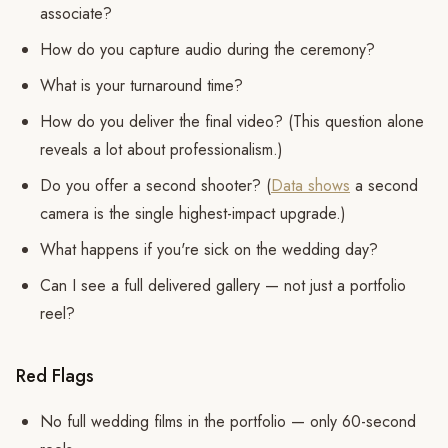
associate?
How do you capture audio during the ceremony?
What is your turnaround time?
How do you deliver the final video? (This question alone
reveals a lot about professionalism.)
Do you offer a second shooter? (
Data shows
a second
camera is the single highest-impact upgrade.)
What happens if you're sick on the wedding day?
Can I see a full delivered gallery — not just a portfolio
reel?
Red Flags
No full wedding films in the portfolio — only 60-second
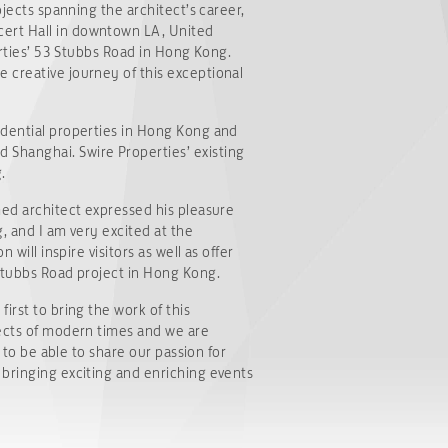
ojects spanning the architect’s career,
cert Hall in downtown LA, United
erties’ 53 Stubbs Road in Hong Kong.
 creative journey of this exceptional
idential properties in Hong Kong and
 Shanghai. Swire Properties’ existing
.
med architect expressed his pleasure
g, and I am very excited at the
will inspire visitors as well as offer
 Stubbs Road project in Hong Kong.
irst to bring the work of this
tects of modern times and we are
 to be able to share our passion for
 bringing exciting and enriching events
· · ·
### Work instruction:
Pictures stay out of this copy. Retype exactly the lines from the one with "reveals a lot about professionalism.)" through the last line of the data, both ends included, and nothing more.

### Response:
reveals a lot about professionalism.)
Do you offer a second shooter? (
Data shows
a second
camera is the single highest-impact upgrade.)
What happens if you're sick on the wedding day?
Can I see a full delivered gallery — not just a portfolio
reel?
Red Flags
No full wedding films in the portfolio — only 60-second
ojects spanning the architect’s career,
cert Hall in downtown LA, United
erties’ 53 Stubbs Road in Hong Kong.
 creative journey of this exceptional
idential properties in Hong Kong and
 Shanghai. Swire Properties’ existing
.
med architect expressed his pleasure
g, and I am very excited at the
will inspire visitors as well as offer
 Stubbs Road project in Hong Kong.
irst to bring the work of this
tects of modern times and we are
 to be able to share our passion for
 bringing exciting and enriching events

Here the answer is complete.